Bizim kültürümüzde, dînimizde olmayan pasta ve mum üfleme safsatalarını ne güzel empoze etmişler. Dileklerimizi mum üflerken değil, dileklerin sunulduğu en yüce makam olan Rabbimiz’e secde ederek dilememiz gerektiği ne güzel de unutturulmuş.

Yıl boyunca arkadaşlarımın doğum günlerine gider, onların yaşları sayısınca pastanın üzerine dizilmiş mumları üflemelerini ve dilek tutarken gözlerini kapatarak tebessüm edişlerini izlerdim. Alkış-kıyamet, “İyi ki doğdun!..” şarkısını hep bir ağızdan söyler, ardından o güzelim kremalı pastaları büyük bir iştahla midelere indirirdik.

DOĞUM GÜNLERİ

Çocukluğumda katıldığım doğum günü partileri geliyor aklıma... Annemlerin yazlığındayım. Hafif bir esinti olsa da sıcak basmış her bir yanı. Çekirge orkestrası yerini almış, kulakları sağır edercesine bağrışıyorlar çamlarda... Yüzümde acı bir tebessüm; ben de doğum günü yaz tatiline denk gelen çocuklardandım. Âilemle küçük çaplı yaptığımız doğum günleri aklıma geliyor, komşu teyzeleri çağırdığı, arkadaşlarımın şehir dışında olup katılamadığı… Etrafımdaki seslere kulak kesiliyorum. Kumrular da nağmelerini sergiliyorlar. Önce yavaş yavaş başladıkları, hızlanıp sonra tekrar yavaşlayarak sustukları, birkaç saniyelik dinlenme ardından tekrar başladıkları “gu gu guk” sesleri.

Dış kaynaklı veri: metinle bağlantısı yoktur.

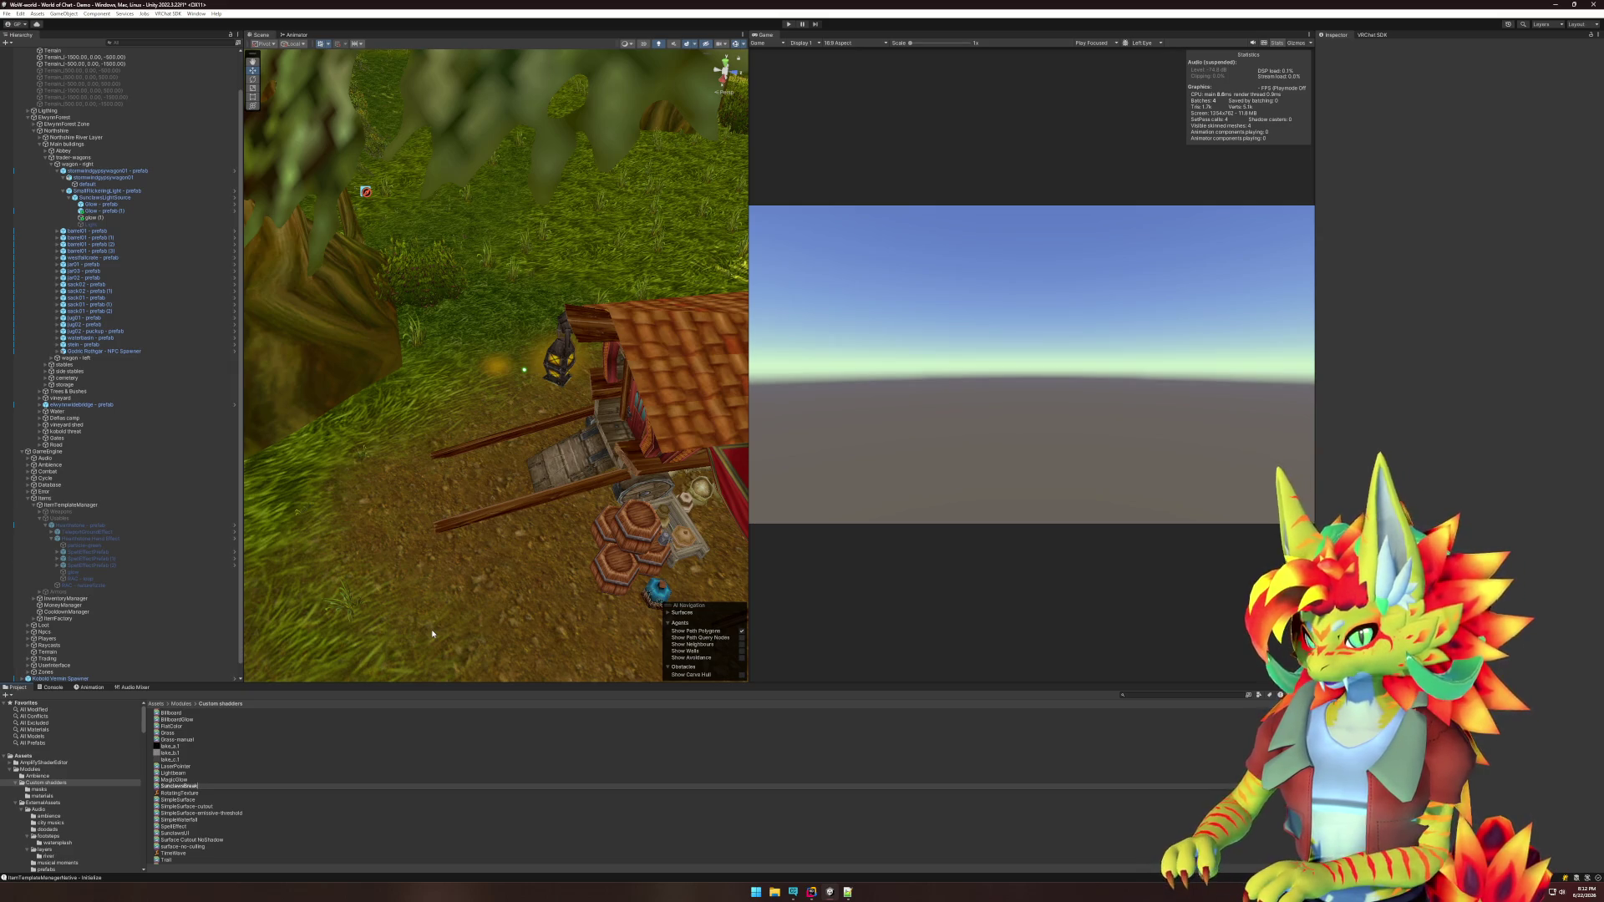
text(B)
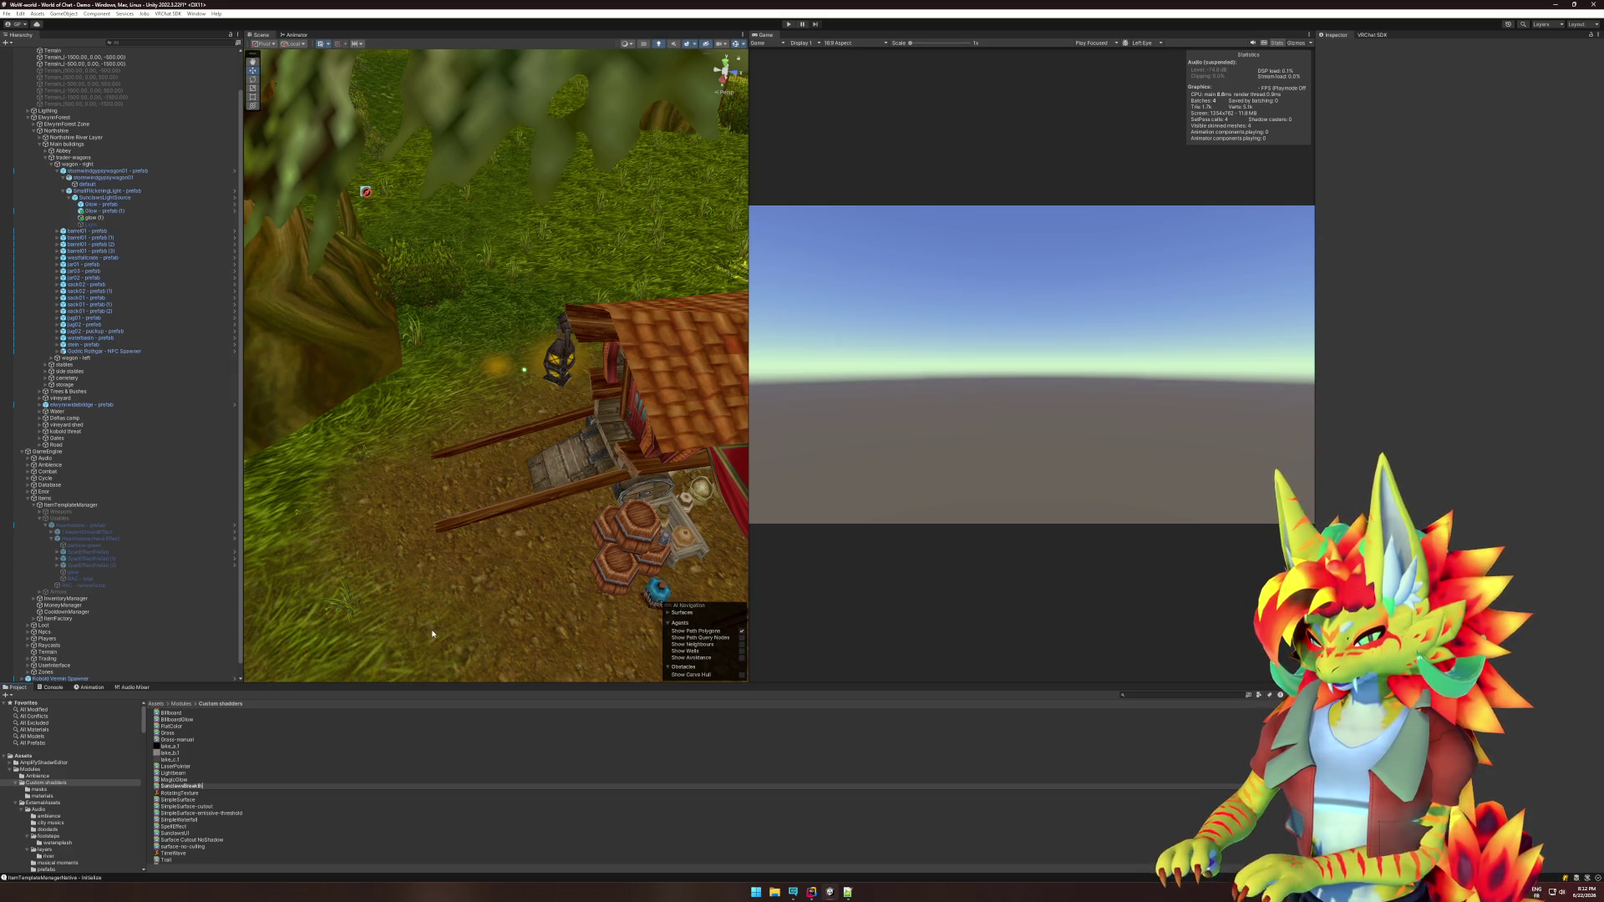
text(illboards)
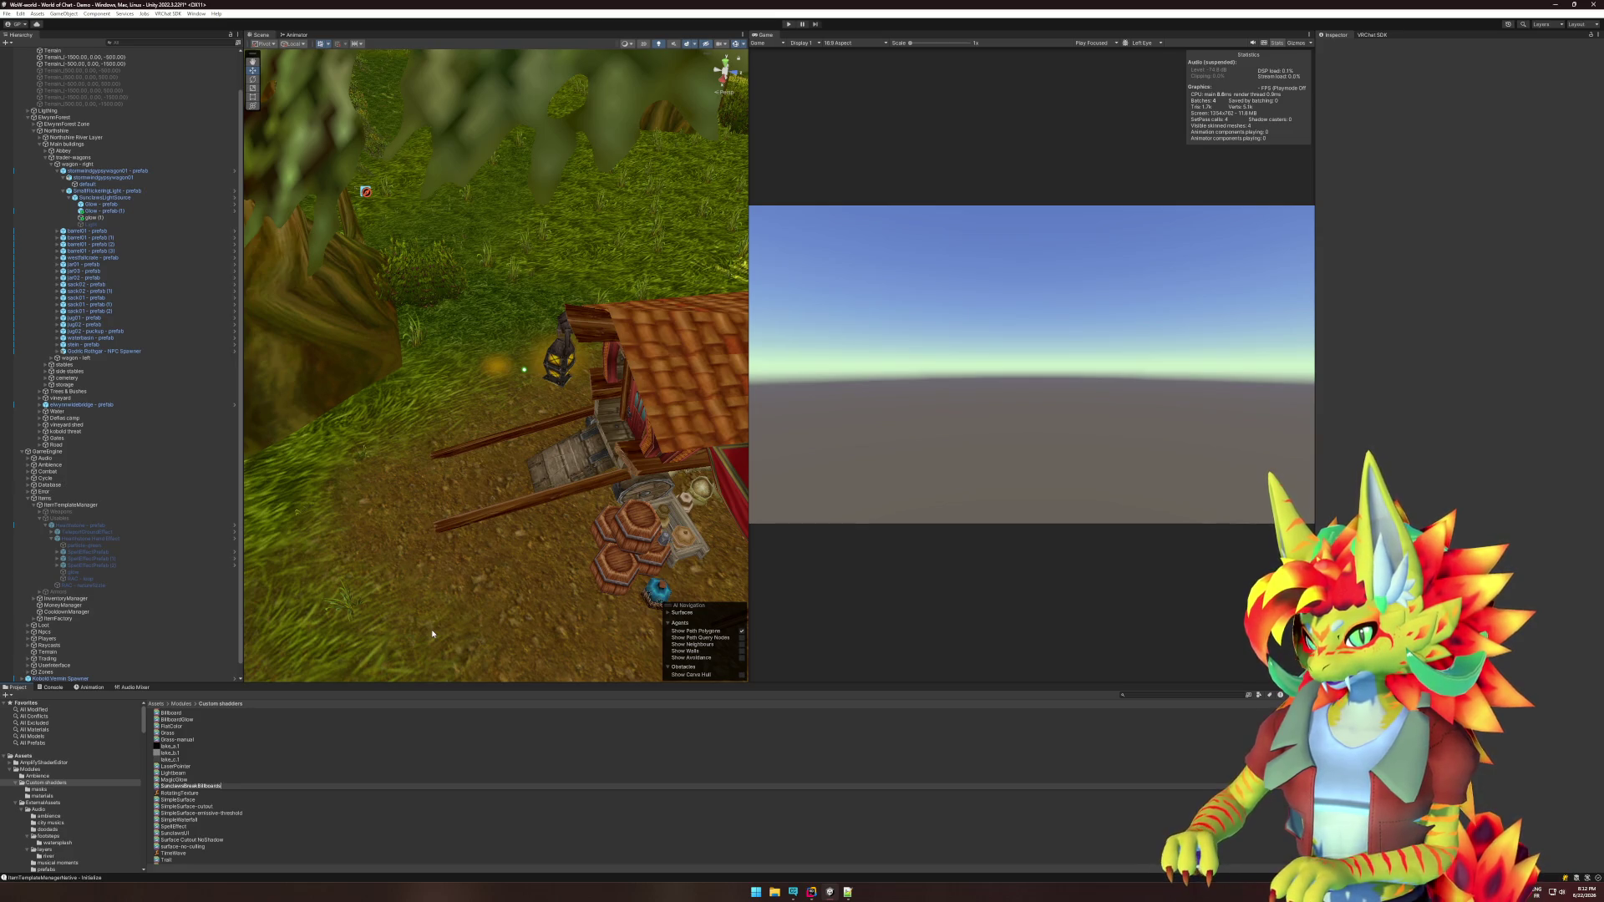
key(Return)
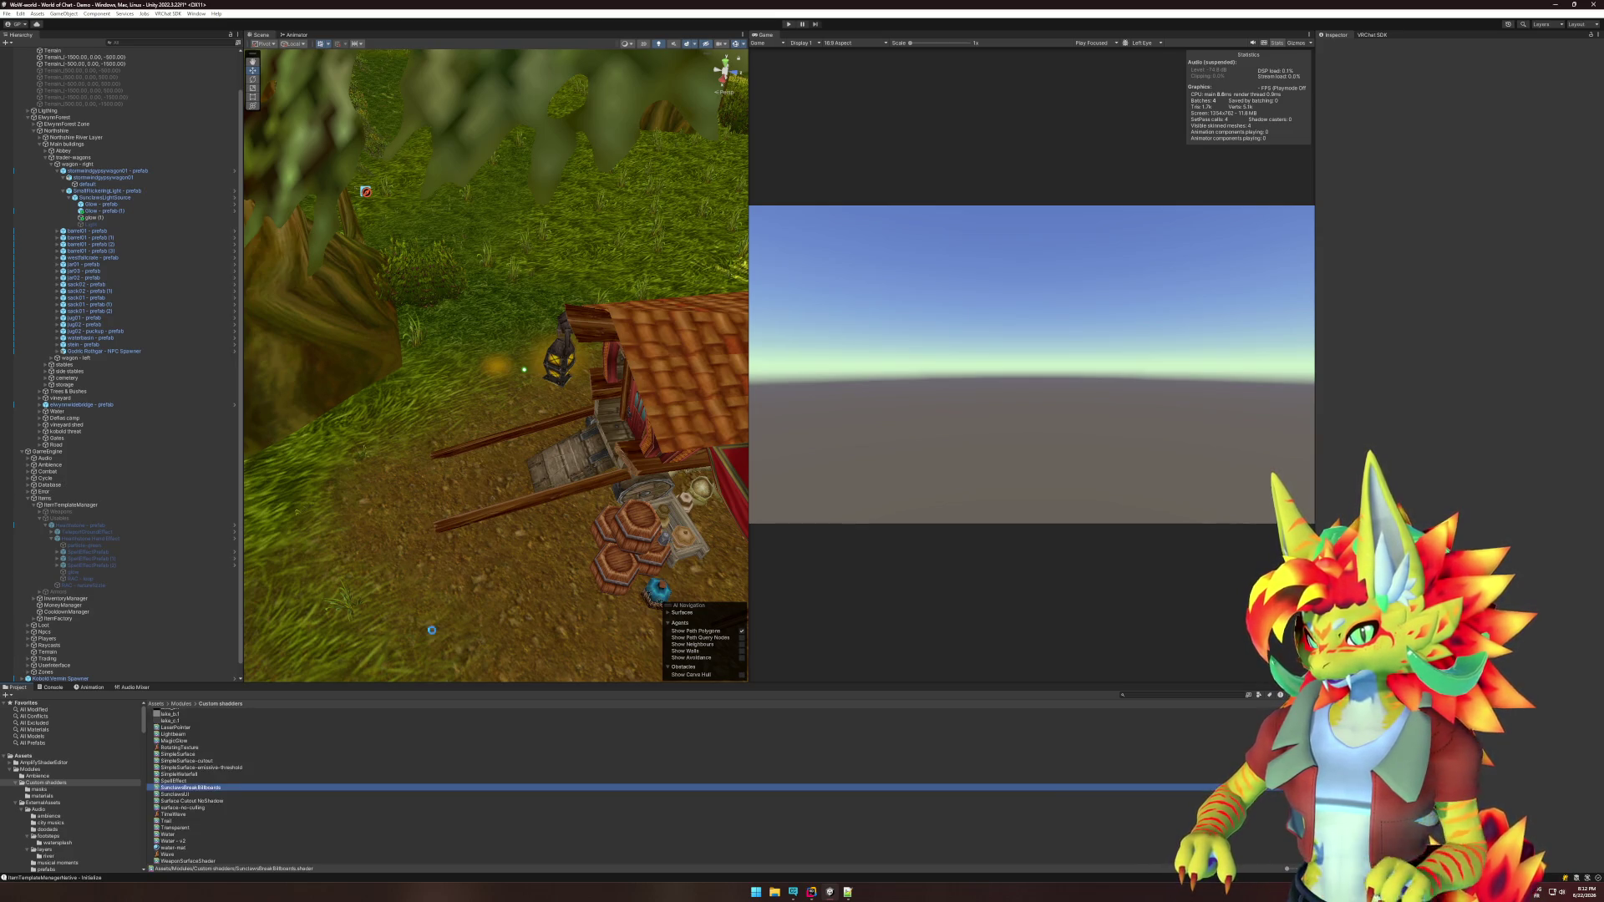
Open the new shader in Rider and replace all its code with the VR_Billboard_Flame shader.
key(Return)
click(585, 570)
click(1337, 551)
key(ctrl+v)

İçimde garip, ama bir o kadar da güzel bir his var. Bu seslerle ürperiyorum. Gözlerimi kapatıyor ve tefekküre dalıyorum. «Lâ ilâhe illâllah» mı diyorlar? «İllâllah»daki vurgu gibi, onlarda “guk”a ayrı bir vurgu yapıyorlar. Çekirgelerin beyinleri delen sesleri yoksa onların zikir sesleri olmasın? Eğer öyleyse onlar ne diyorlar? Hayvanlar bu kadar zikirle meşgulken, biz insanlar niye bu kadar az zikrediyoruz?

İSRAFTA SINIR TANIMAYAN

Bunlara cevap ararken gözlerimi açıyor, daha önceden hazırlayıp yanı başıma koyduğum meyve tabağımdan bir meyve seçip düşünceli düşünceli, usul usul ısırıyor, damağımda bıraktığı eşsiz lezzet için Rabbime şükrediyorum. Gözüm yerdeki karıncalara ilişiyor. Meyve yerken damlattığım sulara üşüşmüş karıncalar... Bu sefer de başlıyorum karıncaları izlemeye. Bir bir keşfediyorlar, yerdeki suyu. Sudan kapasitesince içen dönüp gidiyor, yarım kalan işini tamamlamaya… Şaşkın şaşkın onlara dakikalarca bakarken buluyorum kendimi... Ne kadar da kanaatkârlar. Sıcakta susamış insanları düşünüyorum, kana kana içse de gözü doymayan, şarıl şarıl israfta sınır tanımayan…

GAFLETLE GEÇEN YILLAR

Tekrar doğum günüm takılıyor kafama... Doğum günümü arkadaşlarımla kutlayamıyorum, renkli mumları üfleyemiyorum, gıcır gıcır hediye paketlerine sarılmış hediyeleri arkadaşlarımdan alamıyorum diye hüzünlendiğim çocukluk günlerim... Acı bir tebessüm kaplıyor yüzümü. Gafletle geçen yıllarım…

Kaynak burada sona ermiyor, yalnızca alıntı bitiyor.